What protein-protein interaction methods are most suitable for studying PstB interactions within the Pst system?

Based on search result , several effective approaches have been developed for studying protein-protein interactions in D. vulgaris:

• Affinity purification-based methods:

• Protocol for SPA purification of PstB complexes (based on search result ):

  • Culture D. vulgaris strains with SPA-tagged PstB in 1 liter of 2× LS4D medium under anaerobic conditions

  • Harvest cells and prepare lysates under native conditions

  • Apply lysate to anti-FLAG beads

  • Elute bound proteins using TEV protease

  • Apply TEV eluate to IgG beads or Streptactin Superflow beads

  • Analyze by mass spectrometry to identify interaction partners

• Complementary approaches:

  • Bacterial two-hybrid systems adapted for D. vulgaris

  • Crosslinking mass spectrometry

  • FRET-based interaction studies with fluorescently labeled components

Search result demonstrates that creating chromosomally tagged proteins in D. vulgaris is feasible using custom suicide vectors with reusable DNA parts, providing a solid foundation for studying PstB interactions in its native context.

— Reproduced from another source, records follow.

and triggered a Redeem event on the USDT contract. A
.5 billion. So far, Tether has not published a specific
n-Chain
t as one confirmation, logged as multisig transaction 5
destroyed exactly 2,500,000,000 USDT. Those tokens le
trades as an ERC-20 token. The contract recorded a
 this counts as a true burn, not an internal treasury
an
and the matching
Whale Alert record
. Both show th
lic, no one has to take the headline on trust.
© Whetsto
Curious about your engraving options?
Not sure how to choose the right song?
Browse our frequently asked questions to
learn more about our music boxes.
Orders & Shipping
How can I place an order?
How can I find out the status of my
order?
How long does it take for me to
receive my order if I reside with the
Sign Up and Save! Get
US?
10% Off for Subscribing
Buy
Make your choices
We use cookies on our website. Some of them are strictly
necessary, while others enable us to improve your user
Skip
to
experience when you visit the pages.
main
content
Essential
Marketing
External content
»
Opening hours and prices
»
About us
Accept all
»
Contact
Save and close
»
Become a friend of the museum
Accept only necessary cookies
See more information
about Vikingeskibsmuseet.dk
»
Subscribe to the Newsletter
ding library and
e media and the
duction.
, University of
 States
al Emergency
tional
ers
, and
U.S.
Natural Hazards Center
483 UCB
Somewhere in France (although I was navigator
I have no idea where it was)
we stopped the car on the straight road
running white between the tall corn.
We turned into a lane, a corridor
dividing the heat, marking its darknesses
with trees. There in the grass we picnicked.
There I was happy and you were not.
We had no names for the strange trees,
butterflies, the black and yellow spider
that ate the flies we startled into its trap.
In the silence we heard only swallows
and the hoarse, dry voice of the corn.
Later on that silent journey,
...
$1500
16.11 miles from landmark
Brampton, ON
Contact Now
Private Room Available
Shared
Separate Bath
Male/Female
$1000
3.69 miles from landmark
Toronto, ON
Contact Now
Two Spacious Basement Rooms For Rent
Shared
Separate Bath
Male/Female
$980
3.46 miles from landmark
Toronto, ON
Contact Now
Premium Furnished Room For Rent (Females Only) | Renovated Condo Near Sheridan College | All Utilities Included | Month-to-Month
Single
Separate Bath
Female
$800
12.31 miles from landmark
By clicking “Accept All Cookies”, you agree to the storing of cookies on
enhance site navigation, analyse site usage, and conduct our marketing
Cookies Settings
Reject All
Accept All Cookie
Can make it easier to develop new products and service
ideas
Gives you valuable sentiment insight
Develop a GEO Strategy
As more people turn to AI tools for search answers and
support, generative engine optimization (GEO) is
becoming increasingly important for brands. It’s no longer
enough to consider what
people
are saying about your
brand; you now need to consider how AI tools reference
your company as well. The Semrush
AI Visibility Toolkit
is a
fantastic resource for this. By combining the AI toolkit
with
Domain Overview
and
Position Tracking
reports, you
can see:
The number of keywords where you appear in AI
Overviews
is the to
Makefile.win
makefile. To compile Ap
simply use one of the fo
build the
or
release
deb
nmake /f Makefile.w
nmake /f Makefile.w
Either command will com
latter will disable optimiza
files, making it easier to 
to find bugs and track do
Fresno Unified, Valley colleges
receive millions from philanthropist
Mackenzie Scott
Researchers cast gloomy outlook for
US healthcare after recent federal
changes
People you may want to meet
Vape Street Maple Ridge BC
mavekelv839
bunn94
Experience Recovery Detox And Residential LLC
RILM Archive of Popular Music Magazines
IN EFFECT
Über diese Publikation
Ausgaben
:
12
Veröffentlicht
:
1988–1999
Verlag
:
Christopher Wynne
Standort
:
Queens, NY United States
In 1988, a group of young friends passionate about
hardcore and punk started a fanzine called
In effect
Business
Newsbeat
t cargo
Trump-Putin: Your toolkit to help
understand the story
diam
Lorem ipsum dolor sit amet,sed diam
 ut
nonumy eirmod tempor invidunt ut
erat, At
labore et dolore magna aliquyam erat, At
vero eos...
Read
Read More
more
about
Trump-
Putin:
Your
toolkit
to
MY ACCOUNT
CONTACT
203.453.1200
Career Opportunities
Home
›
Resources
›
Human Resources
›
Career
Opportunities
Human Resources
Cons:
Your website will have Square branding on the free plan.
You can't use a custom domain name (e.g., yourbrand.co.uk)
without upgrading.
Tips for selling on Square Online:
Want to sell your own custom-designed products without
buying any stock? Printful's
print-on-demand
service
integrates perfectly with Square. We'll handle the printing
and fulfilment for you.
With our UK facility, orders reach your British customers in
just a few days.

How can researchers systematically investigate the relationship between PstB function and D. vulgaris metabolism?

To systematically investigate the relationship between PstB function and D. vulgaris metabolism, researchers should implement a multi-level experimental approach:

• Genetic manipulation strategies (based on search result ):

  • Generate pstB knockout strains using suicide vectors and homologous recombination

  • Create strains with PstB variants containing specific mutations in functional domains

  • Develop controllable expression systems for PstB

• Phenotypic characterization:

  • Growth curves under varying phosphate concentrations

  • Competitive fitness assays with wild-type strain

  • Phosphate uptake measurements using radiolabeled phosphate

  • Metabolomic profiling to assess global metabolic changes

• Systems biology integration:

  • Transcriptomic analysis to identify genes affected by PstB disruption

  • Proteomic analysis to detect changes in protein expression patterns

  • Flux balance analysis to model the effects on metabolic pathways

• Experimental design considerations:

  • Follow design principles from search results , , and

  • Include appropriate controls and replicates

  • Ensure statistical power through proper sample sizing

  • Control for batch effects and environmental variables

This comprehensive approach will provide insights into how PstB function influences not only phosphate acquisition but also broader aspects of D. vulgaris metabolism and physiology.